Между тем маленькая процессия продвигается. Впереди два льва, за ними двое семикрылов, Кеме в полном боевом облачении, госпожа, Соголон и два льва позади. На подходе к трону характер хода меняется: львы начинают припадать. Вначале их пышные гривы развеваются, как под порывом ветра, а шкуры на спинах заметно темнеют по мере того, как бугры мышц под ними начинают ходить ходуном, а конечности растягиваются в ноги и руки; из них образуются четверо нагих мужчин могучего сложения, с темною кожей и светлыми волосами, которые распрямляются и дружно встают. Госпожа семенит к высоким ступеням трона и простирается перед ними на полу. В зале становится тихо, если не считать шептунов, которые полагают, что их не слышно.
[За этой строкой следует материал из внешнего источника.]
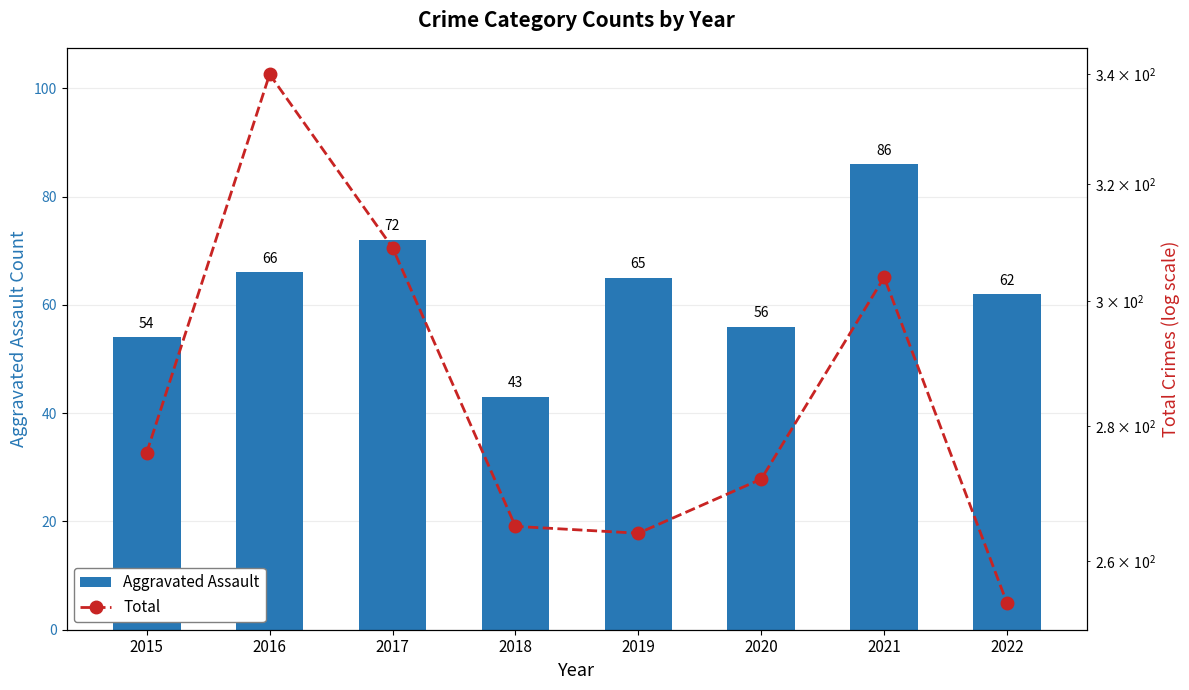

List the series in order of their peak value, highest first.

Total, Aggravated Assault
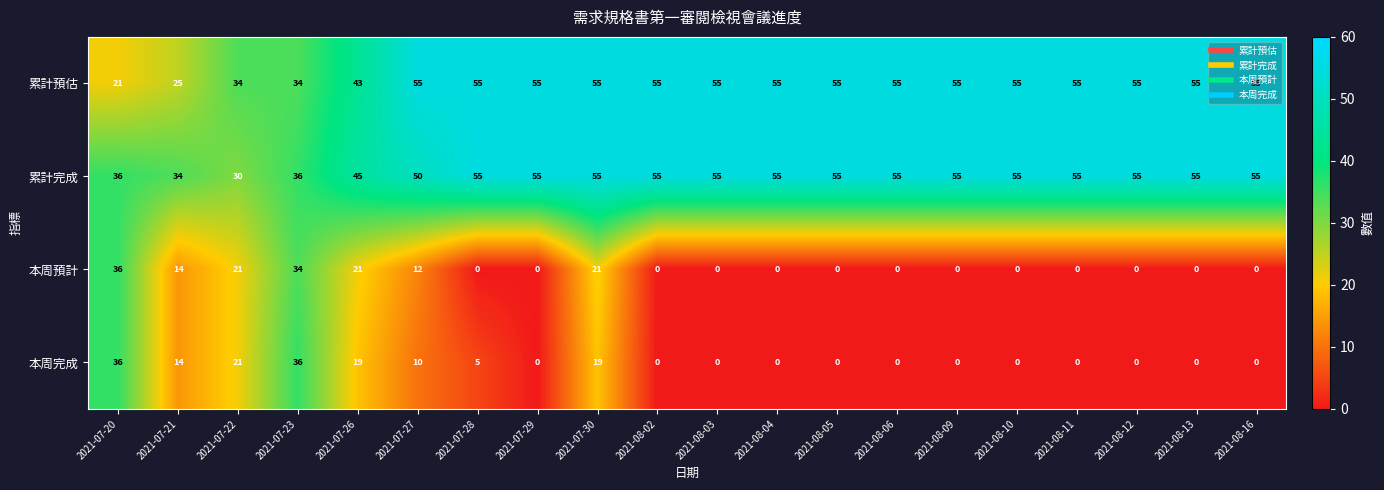

How many 累計完成 values are between 50 and 55?

15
– Дом Акумов, начало берущий от божественного кузнеца, что говорил с Бакали, богом молнии и огня, который ошибочно убил семью свою и с той ночи делится с миром своим огнем и своею печалью, но также и своим торжеством! – молвит глубокий медленный голос.



– Так было, так есть и да будет так! – завороженным хором отзывается собрание. Голос продолжает:

– И посмотрел Бакали на кузнеца Калифу, и признал его самым видным изо всех людей, и потому возвел его в круг королей, что однажды вознеслись к предкам, которые затем присоединились к богам. Во имя Кваша Калифы!

– Так было, так есть и да будет так! – повторяет людское многоголосье.

– Благословение тем из вас, кто взыщет божественного совета! – раздается голос от западной двери. Аеси. В развевающейся красной мантии он идет через зал, из-под ризы проглядывает верх белой туники. Шею обвивает с десяток тяжелых ожерелий из бусин, оранжевых и желтых, на голове соломенная шапочка с двумя хвостиками из бисера, ниспадающими за ухом до самой талии.

– Благословен! – хором выдыхает собрание.

Соголон наблюдает за хозяйкой. Та сначала лежит, прижавшись лбом к плитке пола. Но вот она приподнимает голову, словно ее слуха достигает музыка, которой больше никто не слышит. Аеси смотрит на нее, но не приближается.

– Король сегодня занят своими думами, – говорит он.

Хозяйка либо не слышит, либо не знает, о чем он, и потому остается лежать.

– Встань! – велит Аеси, уже громко.

Хозяйка возится, и Соголон спешит ей на помощь. Госпожа Комвоно хватает ее за руку, но как только обретает равновесие, сердито по ней шлепает. Люди-львы, что-то заслышав, с кошачьей чуткостью застывают на углах тронного помоста. У западных дверей вновь какое-то движение. Все в зале преклоняют колена в ожидании, когда на тронные ступени взойдет особа правящего дома.

Входит принцесса Эмини, одетая проще всех здесь присутствующих, в тунику и плащ, словно она только что с какого-нибудь спорта – новоявленных забав, присущих знати. Единственный знак царственной власти у нее на голове – золотой обод с каменьями и раковинками каури, разделяющий пышные кудри принцессы надвое. На шее у нее несколько узорчатых ожерелий, а на ушах большие серьги-кольца. Следом за принцессой, стараясь не отстать, торопливо шаркает бледный мужчинка, чем-то похожий на мокрую крысу.

23

Нинки-нанка – мифический болотный дракон.